Niemand, der an einer schlagkräftigen und effizienten Justiz interessiert ist, kann ein Interesse daran haben, dass die Führungsspitze mit hausgemachten, unnötigen und teilweise selbst verschuldeten Imageproblemen zu kämpfen hat und von den wirklichen Problemen abgelenkt ist. Ich sage Ihnen, Frau Senatorin von der Aue, Sie sollten Ihre Zeit nicht mit Interviews verschwenden, die die politische Kernaussage transportieren: „Ich bin eigentlich ganz nett – wirklich.“ – Sagen Sie uns lieber, wann Sie gedenken, das Jugendstrafvollzugsgesetz hier als Gesetzentwurf einzubringen. Sagen Sie uns lieber, mit welchen konkreten Forderungen Sie zur Haushaltsvorbereitung in den Senat gehen.

[Beifall bei der FDP – Dr. Klaus Lederer (Linksfraktion): Das ist ja knallhartes Zurückrudern!]

Der Leiter der Intensivtäterabteilung, Oberstaatsanwalt Reusch, hat Anfang dieses Monats im „Spiegel“ den Eindruck erweckt, in Berlin werde Untersuchungshaft auch aus gesetzlich nicht zulässigen Gründen verhängt. Daran gibt es nichts zu beschönigen, meine Damen und Herren von der CDU.

[Vereinzelter Beifall bei der FDP]

Daran gibt es auch nichts Herumzuinterpretieren, auch wenn es in dieser Woche verschiedentlich versucht worden ist.

[Beifall bei der FDP]

Diese Äußerung bedauern wir. Wir können sie auch nicht akzeptieren.

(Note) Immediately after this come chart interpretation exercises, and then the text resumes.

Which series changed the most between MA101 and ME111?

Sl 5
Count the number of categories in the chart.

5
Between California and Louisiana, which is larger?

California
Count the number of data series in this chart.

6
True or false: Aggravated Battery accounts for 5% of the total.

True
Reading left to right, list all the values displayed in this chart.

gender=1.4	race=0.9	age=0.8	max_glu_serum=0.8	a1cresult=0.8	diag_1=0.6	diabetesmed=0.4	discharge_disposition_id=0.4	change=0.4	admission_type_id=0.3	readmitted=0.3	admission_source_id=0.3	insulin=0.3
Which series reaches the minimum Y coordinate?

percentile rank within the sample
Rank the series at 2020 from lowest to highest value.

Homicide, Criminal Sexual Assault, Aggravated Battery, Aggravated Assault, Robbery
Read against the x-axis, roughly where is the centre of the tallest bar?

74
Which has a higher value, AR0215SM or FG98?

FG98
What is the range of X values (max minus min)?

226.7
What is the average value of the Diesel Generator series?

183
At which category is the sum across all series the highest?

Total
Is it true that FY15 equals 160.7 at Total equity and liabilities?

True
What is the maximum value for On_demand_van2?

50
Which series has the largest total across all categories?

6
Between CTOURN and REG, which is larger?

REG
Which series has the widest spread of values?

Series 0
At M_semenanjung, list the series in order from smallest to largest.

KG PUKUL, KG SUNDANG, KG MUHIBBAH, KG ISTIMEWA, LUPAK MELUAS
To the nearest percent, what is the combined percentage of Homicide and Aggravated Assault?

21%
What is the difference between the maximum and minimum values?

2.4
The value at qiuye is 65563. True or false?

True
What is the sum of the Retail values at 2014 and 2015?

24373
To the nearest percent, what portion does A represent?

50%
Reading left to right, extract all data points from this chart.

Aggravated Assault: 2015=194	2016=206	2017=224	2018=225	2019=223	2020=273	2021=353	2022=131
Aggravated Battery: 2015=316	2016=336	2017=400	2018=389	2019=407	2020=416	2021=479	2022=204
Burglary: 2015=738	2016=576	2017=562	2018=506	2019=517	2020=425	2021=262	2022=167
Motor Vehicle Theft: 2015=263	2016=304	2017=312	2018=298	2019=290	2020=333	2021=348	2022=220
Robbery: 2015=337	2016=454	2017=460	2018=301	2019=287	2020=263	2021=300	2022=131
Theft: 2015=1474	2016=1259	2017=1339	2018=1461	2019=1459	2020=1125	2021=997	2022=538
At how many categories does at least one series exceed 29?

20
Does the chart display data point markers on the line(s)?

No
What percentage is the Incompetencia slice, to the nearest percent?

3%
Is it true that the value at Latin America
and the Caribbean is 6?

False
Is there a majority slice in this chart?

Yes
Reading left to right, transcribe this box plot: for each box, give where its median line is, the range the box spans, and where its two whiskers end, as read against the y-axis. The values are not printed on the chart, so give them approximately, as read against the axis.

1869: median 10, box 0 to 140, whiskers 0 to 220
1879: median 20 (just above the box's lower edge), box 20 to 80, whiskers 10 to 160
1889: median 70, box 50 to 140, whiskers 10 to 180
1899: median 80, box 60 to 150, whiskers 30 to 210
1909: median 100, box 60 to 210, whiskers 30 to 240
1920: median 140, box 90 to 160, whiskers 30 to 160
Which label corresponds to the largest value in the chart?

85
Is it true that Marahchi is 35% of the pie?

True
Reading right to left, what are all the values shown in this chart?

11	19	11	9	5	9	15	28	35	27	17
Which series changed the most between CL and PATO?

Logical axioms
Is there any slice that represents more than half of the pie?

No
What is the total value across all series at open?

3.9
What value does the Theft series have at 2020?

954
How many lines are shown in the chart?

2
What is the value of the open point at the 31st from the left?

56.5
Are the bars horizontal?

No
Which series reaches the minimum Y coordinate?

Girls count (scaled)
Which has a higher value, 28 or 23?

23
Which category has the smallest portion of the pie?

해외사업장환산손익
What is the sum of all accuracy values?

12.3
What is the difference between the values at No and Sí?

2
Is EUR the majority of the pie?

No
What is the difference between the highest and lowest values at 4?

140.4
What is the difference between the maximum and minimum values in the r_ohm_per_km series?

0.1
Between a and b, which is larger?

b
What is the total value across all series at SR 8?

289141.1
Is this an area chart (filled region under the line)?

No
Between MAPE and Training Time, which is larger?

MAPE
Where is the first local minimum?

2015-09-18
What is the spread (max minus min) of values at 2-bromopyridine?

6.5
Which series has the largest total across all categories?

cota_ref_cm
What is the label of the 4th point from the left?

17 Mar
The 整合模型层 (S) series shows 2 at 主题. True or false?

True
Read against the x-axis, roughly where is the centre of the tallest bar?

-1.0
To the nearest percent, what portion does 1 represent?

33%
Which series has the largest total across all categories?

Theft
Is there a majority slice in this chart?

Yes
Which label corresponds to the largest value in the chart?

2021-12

[Beifall bei der FDP, der SPD, der Linksfraktion, und bei den Grünen]

Die Bindung der staatlichen Gewalt an das Gesetz, ob einem das Gesetz passt oder nicht, ist die Grundlage unseres Staates. Wer daran öffentlich Zweifel aufkommen lässt, kann sich des Einspruchs der Liberalen sicher sein.

[Beifall bei der FDP]

Deshalb ist es auch richtig und notwendig gewesen, dass die Senatsverwaltung den Äußerungen entgegengetreten ist. Niemand von uns aber unterstellt Herrn Oberstaats

anwalt Reusch, dass er den Eindruck bewusst erwecken wollte, in Berlin setze man sich über das Gesetz hinweg. Vielmehr sind wir davon überzeugt, dass es sich um unglückliche Formulierungen handelt, die in einem Streitgespräch entstanden sind, angesichts der Laissez-faire-Mentalität eines von der Wirklichkeit abgehobenen Gesprächspartners.

[Beifall bei der FDP]

Deshalb können wir es nicht gutheißen, Frau Senatorin, dass durch die Ankündigung disziplinarrechtlicher Schritte gegen Oberstaatsanwalt Reusch eine unverhältnismäßig harte Reaktion in den Raum gestellt worden ist. Wir können es auch nicht gutheißen, dass Sie durch die Herstellung von Öffentlichkeit in diesem Disziplinarverfahren einen verdienten Staatsanwalt unnötig beschädigt haben. Herr Dr. Lederer, die Öffentlichkeit ist nicht erst durch die Grünen im Ausschuss hergestellt worden.